Thursday, December 24, 2009

My Brother Scott

NOTE: The following is a direct copy and paste of my little sister Sadie's blog. For fear that I might not be able to express my thoughts as eloquently as she, I have decided to shamelessly use her post and ask for her forgiveness.

This is my brother Scott.


He is the toughest kid I know. He contracted cancer when he was 13. He's gone through more crap in a few years than most people will ever deal with in their whole life. Sometimes it's annoying having a brother who always has the trump card when it comes to sickness (c'mon, I know my tummy ache is nothing like you've had, but it still hurts!) but he can have it.

He regularly took this many pills each day for the last 2+ years

Exactly three years and four months after his diagnoses, today he had his port removed. He is no longer a cancer patient. He will have monthly monitoring blood tests for a year, then tests every other month for a year, then bi-annual tests for the rest of his life. (The most frequently asked question is "Is he in remission?" Remission is the shrinkage or absence of the cancer. That happened after his first month of treatment. Unlike a tumor which can be measured to an extent, leukemia hides out in the bones. He's been in remission for over three years, but he's also been full of chemo which kills it as soon as it enters the blood stream. Is the cancer gone? We don't actually know until the chemo stops and we see if the cancer cells reappear.)
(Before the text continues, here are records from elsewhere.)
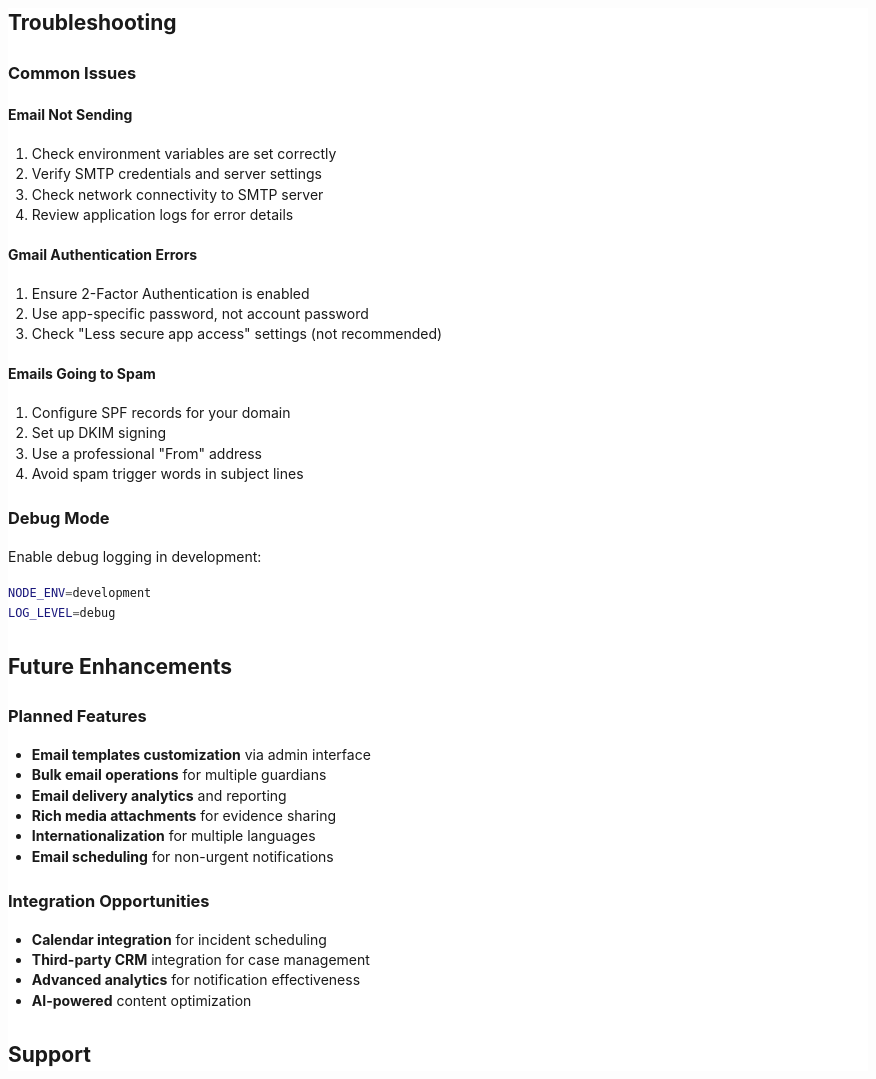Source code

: ## Troubleshooting

### Common Issues

#### Email Not Sending

1. Check environment variables are set correctly
2. Verify SMTP credentials and server settings
3. Check network connectivity to SMTP server
4. Review application logs for error details

#### Gmail Authentication Errors

1. Ensure 2-Factor Authentication is enabled
2. Use app-specific password, not account password
3. Check "Less secure app access" settings (not recommended)

#### Emails Going to Spam

1. Configure SPF records for your domain
2. Set up DKIM signing
3. Use a professional "From" address
4. Avoid spam trigger words in subject lines

### Debug Mode

Enable debug logging in development:

```bash
NODE_ENV=development
LOG_LEVEL=debug
```

## Future Enhancements

### Planned Features

- **Email templates customization** via admin interface
- **Bulk email operations** for multiple guardians
- **Email delivery analytics** and reporting
- **Rich media attachments** for evidence sharing
- **Internationalization** for multiple languages
- **Email scheduling** for non-urgent notifications

### Integration Opportunities

- **Calendar integration** for incident scheduling
- **Third-party CRM** integration for case management
- **Advanced analytics** for notification effectiveness
- **AI-powered** content optimization

## Support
I've never heard/saw him feel sorry for himself. He'd acknowledge if he hurt or felt sick, but never to get pity. He knew complaining never took away any pain. His condition kept him from doing lots of things he was used to, so he developed other hobbies instead.




He has a wonderfully developed sense of humor. Our family is the first to joke about his condition. It's not morbid or anything, it's just part of our lives, just like how we joke about the number of pictures Dad takes, or how hott Danny thinks he is.



Thanks to all my friends who were so supportive of my family, who brought food, bought video games, sent hats, or just always remembered to ask. I've never had cancer, but having a brother with cancer was pretty hard in its own way. I really appreciate your concern for me and mine.

I'm most thankful for the inner strength that has come into my life and the lives of those this has affected. We'd never choose to go through this, but since we had to, I know we're better for it. You may be thinking "I could never go through that." You're right. But if you had to, you'd be given the capacity. Heavenly Father promises to make a way "whereby [we] can accomplish all things" that he allows to happen to us. That's a real promise. I lived it. Access to that enabling power through the Atonement is the real significance of the Baby born in Bethlehem. Let's not forget that this Christmas season.